Right now open source version (free) and custom extension by customer demand (paid) are available right now. SaaS option and technical support are possible as one of the offerings in future.

The product follows a hybrid distribution model combining open-source self-hosting with a potential paid SaaS offering and optional enterprise services. This structure is designed to maximize adoption in early stages while enabling sustainable monetization in environments where reliability, integration, and operational support are critical.

1. Open-source (self-hosted) model

  • Free and open-source core product
  • Full access to source code and deployment configuration
  • Self-hosted deployment on customer infrastructure (on-premise or private cloud)
  • No licensing fees or vendor lock-in
  • Community-driven or internal support responsibility

This model is intended to enable fast adoption and low-friction evaluation in real production environments. It is particularly suitable for companies with internal IT capacity and a preference for infrastructure control.

The open-source version includes the core functionality: machine registry, QR-based access to documentation, and basic maintenance history tracking.

2. SaaS (managed platform) model

  • Fully hosted and managed deployment
  • Automated updates, monitoring, and backups
  • Operational support and maintenance included
  • Secure access management and system administration

The SaaS version is not only a hosting alternative, but an operational layer designed for production environments where uptime, simplicity, and reduced internal IT burden are critical.

In addition to the core features, the SaaS platform may include capabilities that are difficult to replicate in self-hosted deployments, such as:

  • Multi-site synchronization across factories
  • Centralized administration of distributed equipment fleets
  • Audit logs and operational traceability
  • Advanced backup and disaster recovery mechanisms

Pricing is based on operational scale (number of machines, users, or sites) and level of service.

3. Enterprise support and integration services

  • Onboarding and guided deployment in production environments
  • Integration with existing MES, ERP, or CMMS systems
  • Data migration from legacy documentation systems
  • Technical support tailored to operational requirements

This layer addresses the reality of industrial environments where adoption often depends not only on software, but on successful integration into existing processes and infrastructure.
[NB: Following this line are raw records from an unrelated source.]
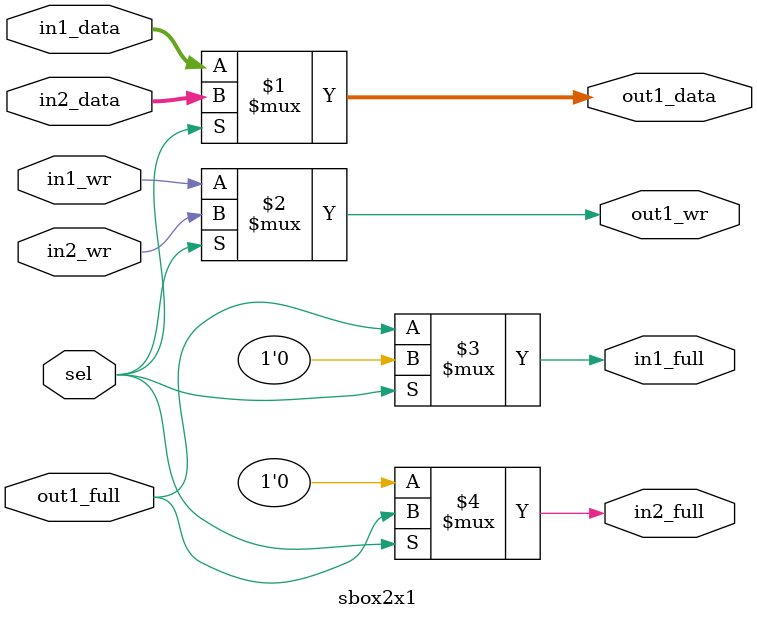
<source format=v>

module sbox2x1 #(
	parameter SIZE = 32
)(
	output [SIZE-1 : 0] out1_data,
	output out1_wr,
	input out1_full,
	input [SIZE-1 : 0] in1_data,
	input [SIZE-1 : 0] in2_data,
	input in1_wr,
	input in2_wr,
	output in1_full,
	output in2_full,
	input sel
);


assign out1_data = sel ? in2_data : in1_data;
assign out1_wr = sel ? in2_wr : in1_wr;
assign in1_full = sel ? {1{1'b0}} : out1_full;
assign in2_full = sel ? out1_full : {1{1'b0}};

endmodule

</source>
4. Customisation and extension model

The platform is designed to be extensible to accommodate specific workflows, machine types, and organizational needs. Customisation typically includes:

  • Custom feature development on top of the core system
  • Specialized UI/UX adaptations for shop-floor usage
  • Integration with proprietary systems or internal tools
  • Private extensions maintained for individual customers

Customisation is handled on a project basis and is priced individually depending on scope, complexity, and long-term maintenance requirements.

5. Product evolution perspective

The pricing structure reflects an expected evolution of the product over time.

In early stages, value is primarily delivered through ease of adoption and transparency via the open-source core. As deployments mature, value shifts toward operational reliability, integration depth, and cross-site coordination.

In later stages, the product is expected to evolve from a documentation and access layer into a machine-centric operational knowledge system, where higher-value capabilities such as pattern recognition, recurring failure analysis, and decision support become increasingly important.

This progression allows the product to remain accessible for small deployments while gradually increasing monetization potential as organizational dependency on the system grows.

Summary

  • Open-source core ensures fast adoption and trust-building
  • SaaS monetizes operational convenience and reliability
  • Enterprise services cover integration and deployment complexity
  • Customisation enables adaptation to real-world industrial variability

The model is intentionally designed to start as an accessible tool and evolve into a critical operational layer in manufacturing environments where knowledge retention and downtime reduction have direct financial impact.